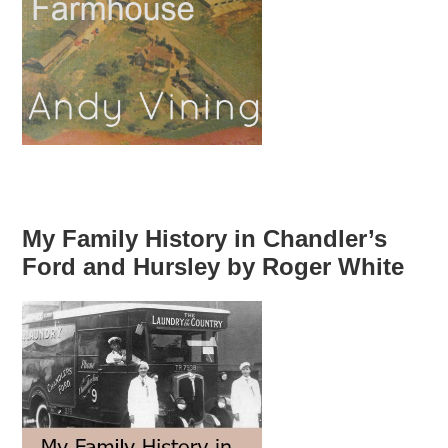
My Family History in Chandler’s
Ford and Hursley by Roger White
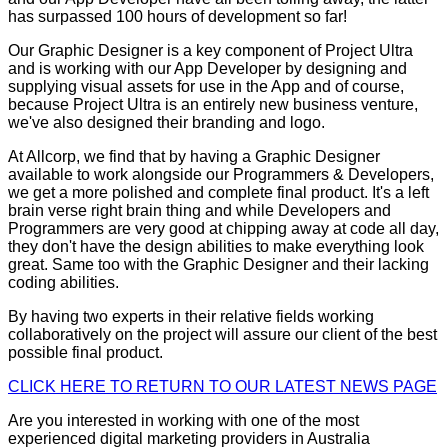
has surpassed 100 hours of development so far!
Our Graphic Designer is a key component of Project Ultra
and is working with our App Developer by designing and
supplying visual assets for use in the App and of course,
because Project Ultra is an entirely new business venture,
we've also designed their branding and logo.
At Allcorp, we find that by having a Graphic Designer
available to work alongside our Programmers & Developers,
we get a more polished and complete final product. It's a left
brain verse right brain thing and while Developers and
Programmers are very good at chipping away at code all day,
they don't have the design abilities to make everything look
great. Same too with the Graphic Designer and their lacking
coding abilities.
By having two experts in their relative fields working
collaboratively on the project will assure our client of the best
possible final product.
CLICK HERE TO RETURN TO OUR LATEST NEWS PAGE
Are you interested in working with one of the most
experienced digital marketing providers in Australia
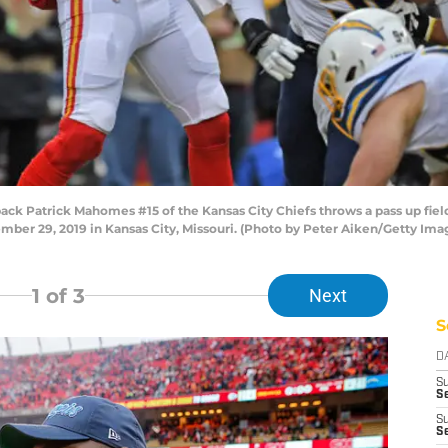
 Patrick Mahomes #15 of the Kansas City Chiefs throws a pass up field
mber 29, 2019 in Kansas City, Missouri. (Photo by Peter Aiken/Getty Ima
1
of 3
Next
S
D
S
Se
S
S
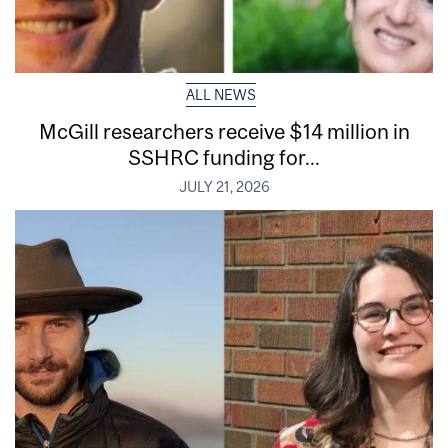
ALL NEWS
McGill researchers receive $14 million in
SSHRC funding for...
JULY 21, 2026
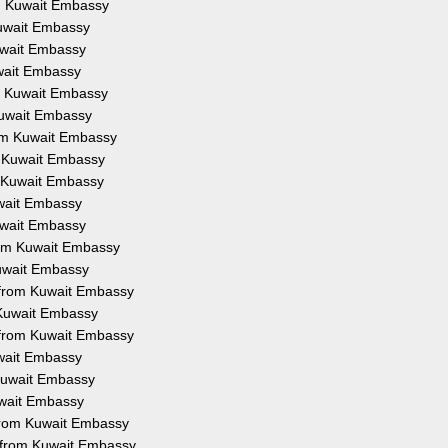
om Kuwait Embassy
Kuwait Embassy
Kuwait Embassy
uwait Embassy
om Kuwait Embassy
 Kuwait Embassy
from Kuwait Embassy
om Kuwait Embassy
om Kuwait Embassy
uwait Embassy
Kuwait Embassy
from Kuwait Embassy
Kuwait Embassy
on from Kuwait Embassy
m Kuwait Embassy
n from Kuwait Embassy
uwait Embassy
 Kuwait Embassy
Kuwait Embassy
 from Kuwait Embassy
n from Kuwait Embassy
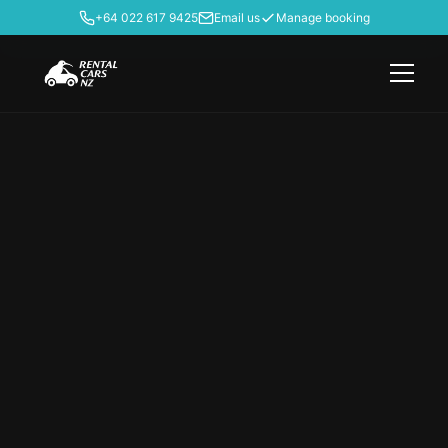
+64 022 617 9425
Email us
Manage booking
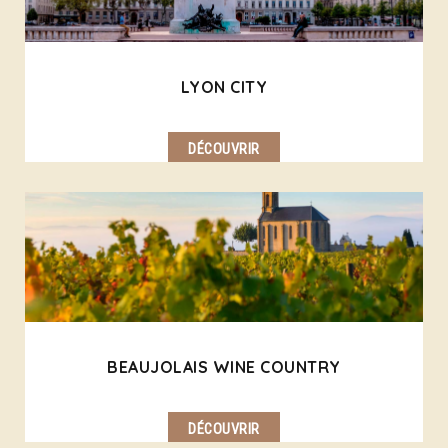
LYON CITY
DÉCOUVRIR
BEAUJOLAIS WINE COUNTRY
DÉCOUVRIR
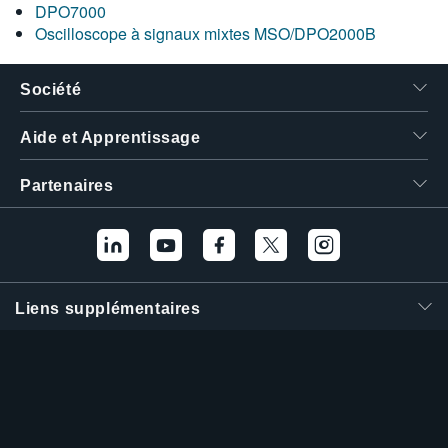
DPO7000
Oscilloscope à signaux mixtes MSO/DPO2000B
Société
Aide et Apprentissage
Partenaires
Liens supplémentaires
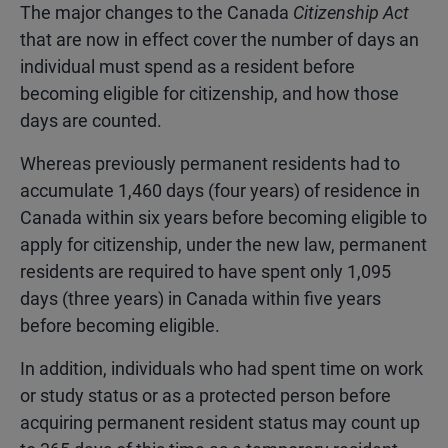
The major changes to the Canada
Citizenship Act
that are now in effect cover the number of days an
individual must spend as a resident before
becoming eligible for citizenship, and how those
days are counted.
Whereas previously permanent residents had to
accumulate 1,460 days (four years) of residence in
Canada within six years before becoming eligible to
apply for citizenship, under the new law, permanent
residents are required to have spent only 1,095
days (three years) in Canada within five years
before becoming eligible.
In addition, individuals who had spent time on work
or study status or as a protected person before
acquiring permanent resident status may count up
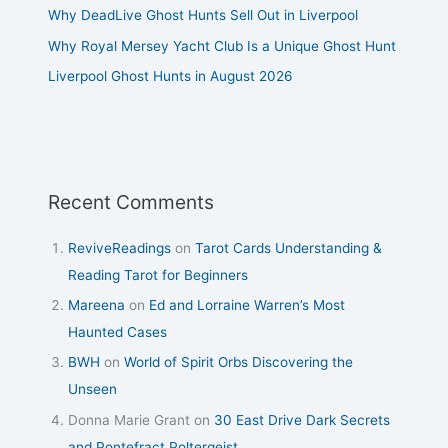
Why DeadLive Ghost Hunts Sell Out in Liverpool
Why Royal Mersey Yacht Club Is a Unique Ghost Hunt
Liverpool Ghost Hunts in August 2026
Recent Comments
ReviveReadings
on
Tarot Cards Understanding &
Reading Tarot for Beginners
Mareena
on
Ed and Lorraine Warren’s Most
Haunted Cases
BWH
on
World of Spirit Orbs Discovering the
Unseen
Donna Marie Grant
on
30 East Drive Dark Secrets
and Pontefract Poltergeist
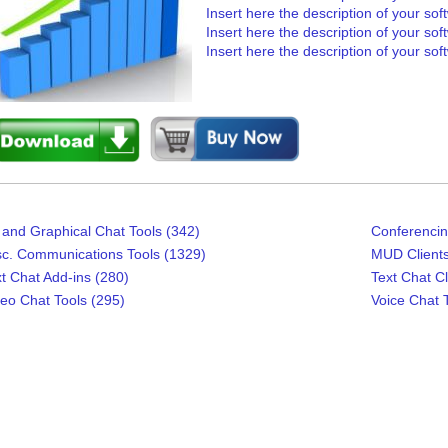
Insert here the description of your sof
Insert here the description of your sof
Insert here the description of your sof
and Graphical Chat Tools (342)
Conferencin
sc. Communications Tools (1329)
MUD Clients
t Chat Add-ins (280)
Text Chat Cl
eo Chat Tools (295)
Voice Chat T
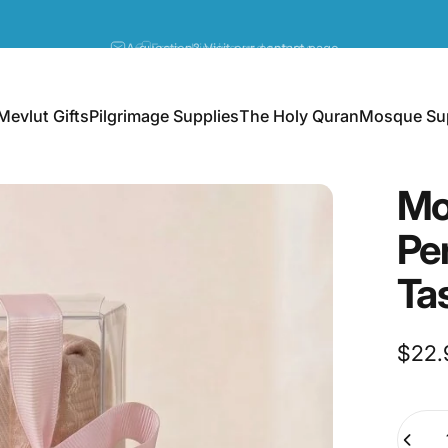
Pause slideshow
A question? Visit our contact page
Mevlut Gifts
Pilgrimage Supplies
The Holy Quran
Mosque Sup
Mevlut Gifts
Pilgrimage Supplies
The Holy Quran
Mosque Supp
Mo
Pe
Ta
$22.
Quanti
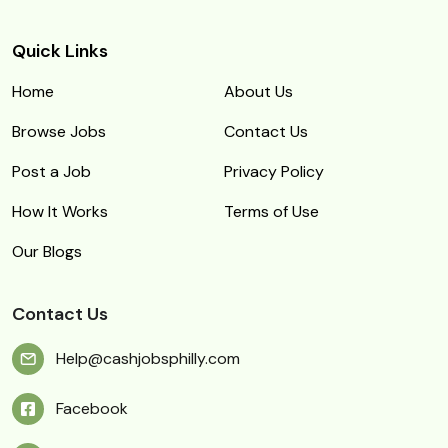
Quick Links
Home
About Us
Browse Jobs
Contact Us
Post a Job
Privacy Policy
How It Works
Terms of Use
Our Blogs
Contact Us
Help@cashjobsphilly.com
Facebook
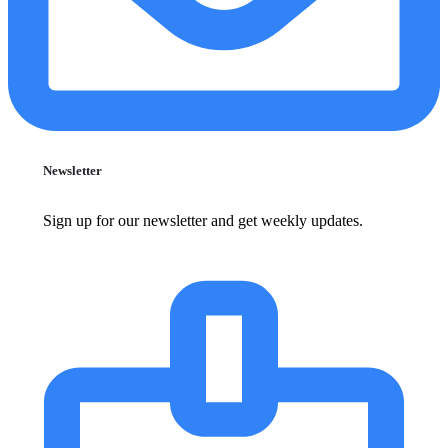
Newsletter
Sign up for our newsletter and get weekly updates.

--------------------------------------------------

• **WORK REQUEST**:
Please output exactly the lines of the data above, from its first line through the line with "Patrick Mahomes #15", and nothing else; drop the pictures.

• **ANSWER AREA**:
My Family History in Chandler’s
Ford and Hursley by Roger White
has surpassed 100 hours of development so far!
Our Graphic Designer is a key component of Project Ultra
and is working with our App Developer by designing and
supplying visual assets for use in the App and of course,
because Project Ultra is an entirely new business venture,
we've also designed their branding and logo.
At Allcorp, we find that by having a Graphic Designer
available to work alongside our Programmers & Developers,
we get a more polished and complete final product. It's a left
brain verse right brain thing and while Developers and
Programmers are very good at chipping away at code all day,
they don't have the design abilities to make everything look
great. Same too with the Graphic Designer and their lacking
coding abilities.
By having two experts in their relative fields working
collaboratively on the project will assure our client of the best
possible final product.
CLICK HERE TO RETURN TO OUR LATEST NEWS PAGE
Are you interested in working with one of the most
experienced digital marketing providers in Australia
 Patrick Mahomes #15 of the Kansas City Chiefs throws a pass up field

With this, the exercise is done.